_Passage for review_
= = =

Mixed Circuits Analog with Digital
This takes 4-20mA from many Transmitters and gives out just one 4-20 mA output. The Mux is done with a digital byte or word. This is a slow scanner as process is slow, that way many analog inputs can be multiplexed and sent into one analog input of a D/A. In near real time systems a faster mux could be used or mux totally avoided. This was made in some numbers, so the pcb is better than others.
4-20mA Multiplexer Circuit – pdf
This circuit is a small representation of a very low cost printer sharer. It has no Active Devices only diodes.
Pot the product in epoxy with a black dye, they serve the purpose. Output impedance of this circuit is high, sink is 220K source is 3.9K+ so use some buffers or drivers at Output. If Buffers are omitted, then fix this unit on the printer port connector of Computer.
when Enable A is at float-high impedance or low the output O1-O4 is not influenced by A1-A4 inputs. If Enable A is made logic high or 5V then A1-A4 is available at O1-O4.
By turning Enable A or Enable B high, you can route the data A1-A4 or B1-B4 to the output O1-O4, you can also mix data and you can expand to any number of input sets or data width. 1N4148 is fast, 4nS, that makes this data switch quite fast. This circuit cannot drive long printer cables without drivers. They will load the output.
A Power Transistor which is having a drop of 4 Volts across it and passing 3 amps thru it, may dissipate around 12 Watts of Heat, This is the problem in Series Regulators. While a Saturated Transistor or Mosfet with 1 Volts across and 3 Amps Thru will be just 3 Watts. But then a fully on transistor or mosfet cannot be controlled or regulated, for that we turn it ON and OFF very fast so that the right amount of current or voltage is delivered.
Power Electronic Circuits
The way this is done is PWM – Pulse Width Modulation. In this the mosfet or transistor is switched ON-OFF at say 100 kHz, but the ON duration is varied to control the output. The longer the duration of ON time more energy or punch is transferred. Switching losses will be present depending on how fast the rise and fall times of the pulses are.

= = =

_Dataset records_
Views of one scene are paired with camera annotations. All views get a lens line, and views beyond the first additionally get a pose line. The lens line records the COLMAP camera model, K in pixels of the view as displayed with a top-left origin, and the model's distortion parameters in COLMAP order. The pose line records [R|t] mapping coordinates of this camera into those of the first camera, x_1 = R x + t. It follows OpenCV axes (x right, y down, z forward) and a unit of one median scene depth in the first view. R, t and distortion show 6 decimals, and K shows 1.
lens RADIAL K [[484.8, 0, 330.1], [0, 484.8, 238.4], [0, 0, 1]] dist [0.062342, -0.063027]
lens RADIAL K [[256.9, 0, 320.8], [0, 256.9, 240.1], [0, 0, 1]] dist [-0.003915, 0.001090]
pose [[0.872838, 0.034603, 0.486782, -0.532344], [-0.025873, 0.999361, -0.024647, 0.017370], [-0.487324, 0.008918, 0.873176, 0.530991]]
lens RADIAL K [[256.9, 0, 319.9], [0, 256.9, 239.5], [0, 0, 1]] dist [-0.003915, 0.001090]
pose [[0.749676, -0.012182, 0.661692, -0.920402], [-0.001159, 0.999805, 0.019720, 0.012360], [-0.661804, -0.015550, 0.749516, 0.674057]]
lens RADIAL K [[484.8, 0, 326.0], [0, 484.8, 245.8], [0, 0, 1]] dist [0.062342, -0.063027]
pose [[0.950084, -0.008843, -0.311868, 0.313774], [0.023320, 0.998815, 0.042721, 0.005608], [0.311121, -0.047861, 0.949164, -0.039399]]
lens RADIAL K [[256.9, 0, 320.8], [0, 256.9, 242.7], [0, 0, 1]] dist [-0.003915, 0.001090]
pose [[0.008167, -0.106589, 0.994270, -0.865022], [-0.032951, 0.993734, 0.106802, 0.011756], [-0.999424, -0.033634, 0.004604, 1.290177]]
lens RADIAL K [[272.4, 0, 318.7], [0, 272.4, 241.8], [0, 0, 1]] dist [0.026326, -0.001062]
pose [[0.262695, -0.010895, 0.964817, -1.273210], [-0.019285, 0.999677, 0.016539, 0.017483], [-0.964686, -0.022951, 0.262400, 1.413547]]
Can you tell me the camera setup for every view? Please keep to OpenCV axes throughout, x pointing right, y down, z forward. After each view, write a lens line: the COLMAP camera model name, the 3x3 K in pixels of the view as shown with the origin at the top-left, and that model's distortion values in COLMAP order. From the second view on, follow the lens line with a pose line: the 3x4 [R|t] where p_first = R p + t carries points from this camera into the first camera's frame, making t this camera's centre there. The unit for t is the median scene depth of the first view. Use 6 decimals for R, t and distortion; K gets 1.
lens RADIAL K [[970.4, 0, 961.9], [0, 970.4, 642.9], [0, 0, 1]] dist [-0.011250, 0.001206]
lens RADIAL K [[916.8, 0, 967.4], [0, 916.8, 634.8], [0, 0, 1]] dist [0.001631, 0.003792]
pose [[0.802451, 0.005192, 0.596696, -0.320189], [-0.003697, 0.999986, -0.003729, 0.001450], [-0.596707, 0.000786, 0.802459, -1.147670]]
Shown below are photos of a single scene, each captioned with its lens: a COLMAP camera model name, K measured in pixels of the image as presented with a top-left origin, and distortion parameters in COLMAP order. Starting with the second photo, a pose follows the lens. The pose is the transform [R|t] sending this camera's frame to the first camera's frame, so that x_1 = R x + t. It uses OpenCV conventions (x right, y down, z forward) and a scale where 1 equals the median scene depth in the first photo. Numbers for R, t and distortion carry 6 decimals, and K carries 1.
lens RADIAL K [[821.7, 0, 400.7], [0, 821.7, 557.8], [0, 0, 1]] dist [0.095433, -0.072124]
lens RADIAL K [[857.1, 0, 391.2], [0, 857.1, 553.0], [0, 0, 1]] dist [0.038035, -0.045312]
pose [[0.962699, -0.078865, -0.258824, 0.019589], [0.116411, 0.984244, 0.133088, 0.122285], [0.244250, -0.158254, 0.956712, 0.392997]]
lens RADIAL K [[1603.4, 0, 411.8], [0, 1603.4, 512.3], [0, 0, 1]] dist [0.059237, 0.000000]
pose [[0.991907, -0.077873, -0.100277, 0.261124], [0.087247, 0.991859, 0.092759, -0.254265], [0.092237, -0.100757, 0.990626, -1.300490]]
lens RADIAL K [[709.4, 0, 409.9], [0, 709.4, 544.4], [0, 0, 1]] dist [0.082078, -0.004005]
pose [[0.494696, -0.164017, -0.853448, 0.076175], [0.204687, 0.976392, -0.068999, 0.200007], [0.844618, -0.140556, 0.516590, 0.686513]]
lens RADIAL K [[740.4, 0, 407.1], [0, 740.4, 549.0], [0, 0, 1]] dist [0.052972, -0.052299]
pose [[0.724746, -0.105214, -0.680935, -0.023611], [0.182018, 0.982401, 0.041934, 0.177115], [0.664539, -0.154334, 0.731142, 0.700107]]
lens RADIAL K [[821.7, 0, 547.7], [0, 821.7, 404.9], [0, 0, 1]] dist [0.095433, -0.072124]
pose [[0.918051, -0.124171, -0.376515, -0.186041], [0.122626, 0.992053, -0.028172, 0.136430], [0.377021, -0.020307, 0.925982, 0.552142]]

= = =

_Problem description_
For each statement, decide whether it agrees with the text on mixed and power electronic circuits, and answer yes or no with the words of the text that settle it, quoted exactly. 1. The printer sharer circuit has no active devices, only diodes. 2. In PWM, the switching frequency is what gets varied to control the output. 3. The printer sharer can drive long printer cables without drivers.

_Written solution_
1. Yes: "It has no Active Devices only diodes."
2. No: "the ON duration is varied to control the output."
3. No: "This circuit cannot drive long printer cables without drivers."